• Document text
+---+

Aaaaaand…Now I’m Crazy for Raglan Tees. You Should Be, Too.

Whipstitch | raglan sleeve tees

I obviously dislike being cold.  Because in the past four weeks or so, I have made nearly ten long-sleeved tee shirts.  I started with standard set-in sleeves, and now I’ve moved up to raglans.  I might need a twelve-step program.

Whipstitch | raglan tee11

First it was the basic long-sleeved tee, and now it’s these raglan tees.  They’re ridiculously quick and simple to sew up–just a handful of seams–and they are easy to wear.  I love the chance to mix fabrics up together, and the fun of playing with color.  Until my next Girl Charlee order arrives, I have a pretty limited palette, and I love the challenge of mixing up my few knits into the perfect shirt combinations.

Whipstitch | raglan tee10

This jersey version was not the first I made, but I think it’s my favorite.  This persimmony-orangey color is so vibrant (in real life and on camera) and the heathered grey (which is the same as my grey tee with the bow–I bought, like, four yards of it, or something) pairs with it in a really fantastic juicy-plus-blah way that I love.  The jersey is crazy, crazy soft, and the whole thing feels like a “real” tee shirt.  I know that’s one of those goofy things that we say when we’ve sewn our own clothing, and probably reveals that many of us don’t see the clothing we’ve made as being as valuable or authentic as the clothes we bought in a store, but I’m here to tell you: this shirt feels as professionally-made as any shirt I’ve ever bought that was manufactured in Sri Lanka.

+---+

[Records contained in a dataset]

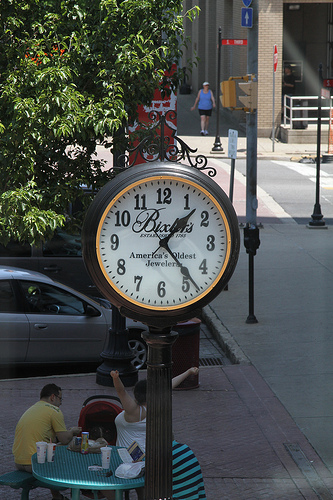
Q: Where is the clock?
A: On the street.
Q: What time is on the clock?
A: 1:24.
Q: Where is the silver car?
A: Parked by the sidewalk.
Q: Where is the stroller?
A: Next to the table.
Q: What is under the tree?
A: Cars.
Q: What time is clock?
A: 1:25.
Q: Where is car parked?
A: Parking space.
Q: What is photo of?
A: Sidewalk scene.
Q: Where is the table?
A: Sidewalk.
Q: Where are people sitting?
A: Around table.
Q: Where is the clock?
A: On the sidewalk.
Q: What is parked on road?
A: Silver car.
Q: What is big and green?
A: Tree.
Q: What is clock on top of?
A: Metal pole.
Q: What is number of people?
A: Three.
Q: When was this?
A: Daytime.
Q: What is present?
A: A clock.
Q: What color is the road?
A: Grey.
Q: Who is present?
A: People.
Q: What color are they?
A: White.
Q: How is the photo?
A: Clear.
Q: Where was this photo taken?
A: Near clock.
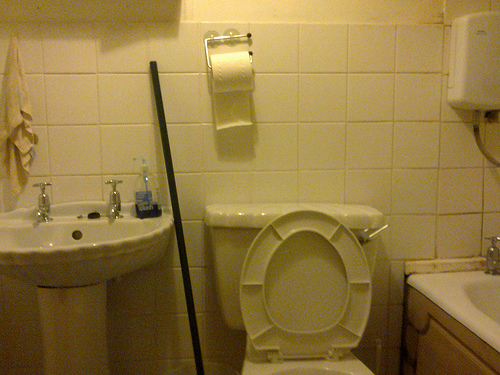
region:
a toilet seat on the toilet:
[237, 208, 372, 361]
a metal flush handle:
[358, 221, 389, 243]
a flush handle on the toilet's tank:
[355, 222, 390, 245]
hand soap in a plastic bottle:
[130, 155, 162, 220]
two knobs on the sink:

+---+

• How to complete this task
Please repeat, word for word, the passage of the raglan tee post above starting at "Aaaaaand…Now I’m Crazy" and ending at "a twelve-step program.".

• Answer to this exercise
Aaaaaand…Now I’m Crazy for Raglan Tees. You Should Be, Too.

Whipstitch | raglan sleeve tees

I obviously dislike being cold.  Because in the past four weeks or so, I have made nearly ten long-sleeved tee shirts.  I started with standard set-in sleeves, and now I’ve moved up to raglans.  I might need a twelve-step program.